[Collected data entries]
▼▼▼
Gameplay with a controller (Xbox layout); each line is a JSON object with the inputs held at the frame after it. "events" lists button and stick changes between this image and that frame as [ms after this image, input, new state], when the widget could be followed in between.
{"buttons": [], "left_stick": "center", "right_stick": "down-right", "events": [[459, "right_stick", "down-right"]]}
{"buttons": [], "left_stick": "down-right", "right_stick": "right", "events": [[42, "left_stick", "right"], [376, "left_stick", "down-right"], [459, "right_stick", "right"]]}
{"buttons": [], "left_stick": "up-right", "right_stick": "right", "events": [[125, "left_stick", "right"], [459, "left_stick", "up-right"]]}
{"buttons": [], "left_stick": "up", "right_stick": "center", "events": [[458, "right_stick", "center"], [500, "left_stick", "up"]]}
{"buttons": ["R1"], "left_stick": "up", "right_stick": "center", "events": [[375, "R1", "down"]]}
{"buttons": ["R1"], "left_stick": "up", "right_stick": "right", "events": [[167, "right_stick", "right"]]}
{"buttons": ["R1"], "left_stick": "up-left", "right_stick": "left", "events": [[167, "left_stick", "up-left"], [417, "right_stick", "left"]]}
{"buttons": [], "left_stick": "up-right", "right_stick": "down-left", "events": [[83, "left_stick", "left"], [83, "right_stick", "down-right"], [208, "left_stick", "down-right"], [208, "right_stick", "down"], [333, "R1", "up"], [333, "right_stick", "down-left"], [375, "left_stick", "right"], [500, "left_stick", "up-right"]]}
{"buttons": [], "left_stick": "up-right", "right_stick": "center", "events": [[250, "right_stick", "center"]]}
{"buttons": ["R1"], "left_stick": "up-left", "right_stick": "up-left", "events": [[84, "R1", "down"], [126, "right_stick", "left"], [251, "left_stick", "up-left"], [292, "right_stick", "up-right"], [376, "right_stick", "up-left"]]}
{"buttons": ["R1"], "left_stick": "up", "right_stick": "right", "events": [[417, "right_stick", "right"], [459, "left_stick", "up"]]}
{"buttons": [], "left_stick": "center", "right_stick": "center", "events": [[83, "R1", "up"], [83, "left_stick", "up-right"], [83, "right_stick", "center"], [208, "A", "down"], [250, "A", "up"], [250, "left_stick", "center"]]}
▲▲▲
## WHAT IS EXPECTED
Reproduce the entries above in full and exactly.

## SOLUTION FOR THIS TASK
Gameplay with a controller (Xbox layout); each line is a JSON object with the inputs held at the frame after it. "events" lists button and stick changes between this image and that frame as [ms after this image, input, new state], when the widget could be followed in between.
{"buttons": [], "left_stick": "center", "right_stick": "down-right", "events": [[459, "right_stick", "down-right"]]}
{"buttons": [], "left_stick": "down-right", "right_stick": "right", "events": [[42, "left_stick", "right"], [376, "left_stick", "down-right"], [459, "right_stick", "right"]]}
{"buttons": [], "left_stick": "up-right", "right_stick": "right", "events": [[125, "left_stick", "right"], [459, "left_stick", "up-right"]]}
{"buttons": [], "left_stick": "up", "right_stick": "center", "events": [[458, "right_stick", "center"], [500, "left_stick", "up"]]}
{"buttons": ["R1"], "left_stick": "up", "right_stick": "center", "events": [[375, "R1", "down"]]}
{"buttons": ["R1"], "left_stick": "up", "right_stick": "right", "events": [[167, "right_stick", "right"]]}
{"buttons": ["R1"], "left_stick": "up-left", "right_stick": "left", "events": [[167, "left_stick", "up-left"], [417, "right_stick", "left"]]}
{"buttons": [], "left_stick": "up-right", "right_stick": "down-left", "events": [[83, "left_stick", "left"], [83, "right_stick", "down-right"], [208, "left_stick", "down-right"], [208, "right_stick", "down"], [333, "R1", "up"], [333, "right_stick", "down-left"], [375, "left_stick", "right"], [500, "left_stick", "up-right"]]}
{"buttons": [], "left_stick": "up-right", "right_stick": "center", "events": [[250, "right_stick", "center"]]}
{"buttons": ["R1"], "left_stick": "up-left", "right_stick": "up-left", "events": [[84, "R1", "down"], [126, "right_stick", "left"], [251, "left_stick", "up-left"], [292, "right_stick", "up-right"], [376, "right_stick", "up-left"]]}
{"buttons": ["R1"], "left_stick": "up", "right_stick": "right", "events": [[417, "right_stick", "right"], [459, "left_stick", "up"]]}
{"buttons": [], "left_stick": "center", "right_stick": "center", "events": [[83, "R1", "up"], [83, "left_stick", "up-right"], [83, "right_stick", "center"], [208, "A", "down"], [250, "A", "up"], [250, "left_stick", "center"]]}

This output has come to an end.